# White Stars



## shadows (Feb 5, 2011)

There is no moonlight tonight 
  as I stand 
  at the base of the mountain
  wrapped in mist
  knowing I need to ascend
  unable to take that first step.

  Melted ice, flowing from the top,
  floods my mind.
  I drown in my own thoughts
  sift through the ashes of dreams
  still seeking white stars
  in the darkness.


----------



## caelum (Feb 6, 2011)

I felt this one, shadows.  No specific nits or thoughts really.  Was a good portrayal of moving forwards.


----------



## shadows (Feb 6, 2011)

Thanks very much Caelum


----------



## Gumby (Feb 6, 2011)

I like the mood here and what you are saying. Like cae, I can feel it. My only nits are that I think there are too many ing's here, for such a short piece. This may only be a personal dislike and may not bother others at all, so take it with a pinch of salt, as they say. I like the more immediate feel when it's written as below:



> There is no moonlight tonight
> I stand
> at the base of the mountain
> wrapped in mist
> ...


----------



## shadows (Feb 7, 2011)

Thanks Gumby.  I must learn to irradicate some of those -ings

edited a bit, hope it is better.


----------



## TheFuhrer02 (Feb 7, 2011)

The poem sounds really fluid, and really serene. I honestly felt this short poem, reminds me of the times when I go hiking up the mountains of Laguna in the Philippines during dusk. Ah, memories.
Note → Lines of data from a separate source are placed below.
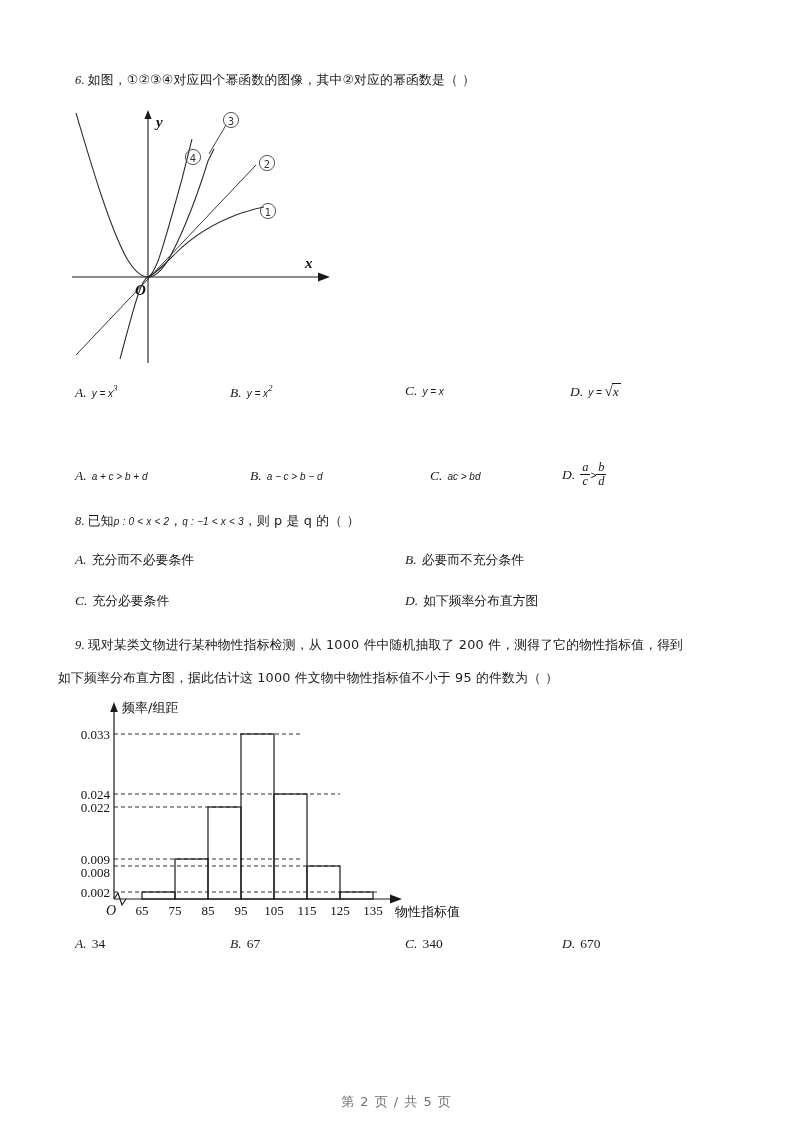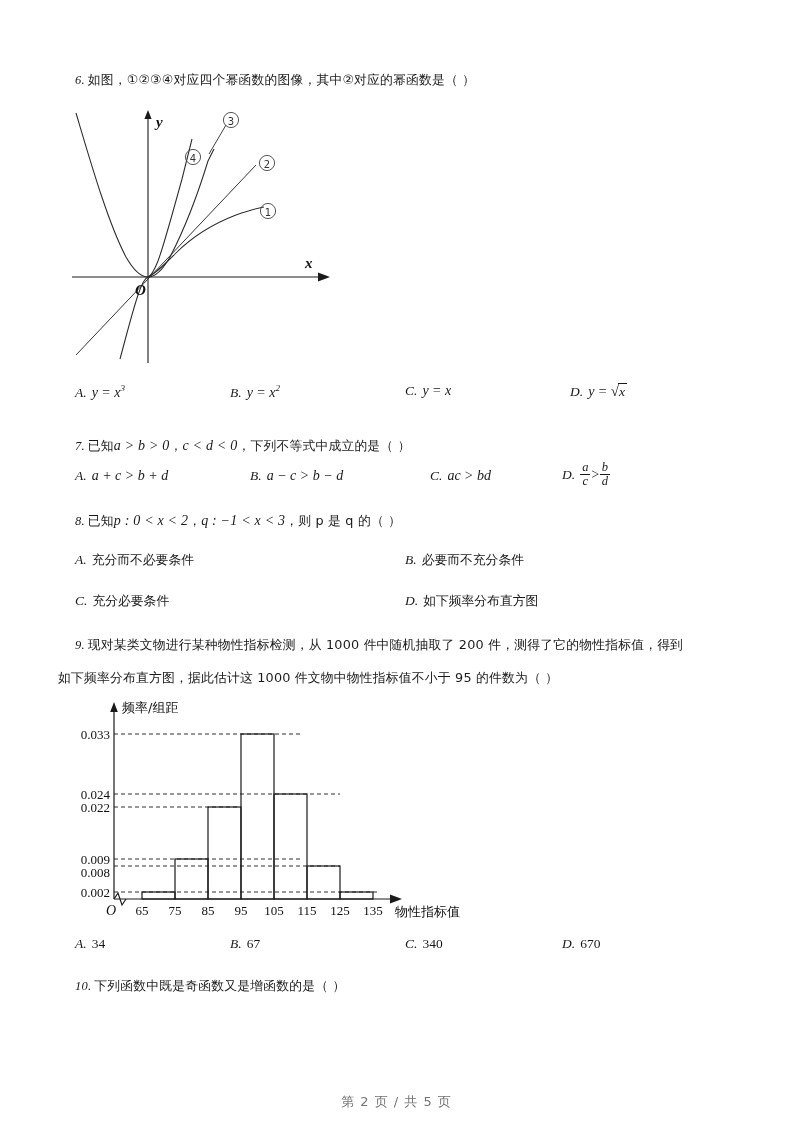--- a/index.html
+++ b/index.html
@@ -35,7 +35,7 @@
     padding-right: 3px;
   }
   .cn { font-family: "DejaVu Sans", "Liberation Sans", sans-serif; font-size: 12.8px; }
-  .math { font-family: Liberation Serif, serif; font-style: italic; font-size: 14px; }
+  .math { font-family: Liberation Sans, sans-serif; font-style: italic; font-size: 10px; }
 
   
   .optrow {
I find it an honor in reading this short but meaningful text. Thanks!


----------



## Jane Martin (Feb 7, 2011)

Good description of that strength that seems to come from within when we are compelled along a journey knowing that even the destination may be difficult to deal with. We've all faced that in life. Nice sense of peace and acceptance at the end. It reminds me of that feeling of perspective I get when I sit by the ocean listening to the water & looking at the stars.  It's an obvious metaphor that has been used countless times before but you've put your own stamp on it.


----------



## Gumby (Feb 7, 2011)

Oh yes, you cleaned it up wonderfully! I think it packs more of a punch now, than before. Changing avalanche to ashes has given it a more poignant feel.  Well done, shadows.


----------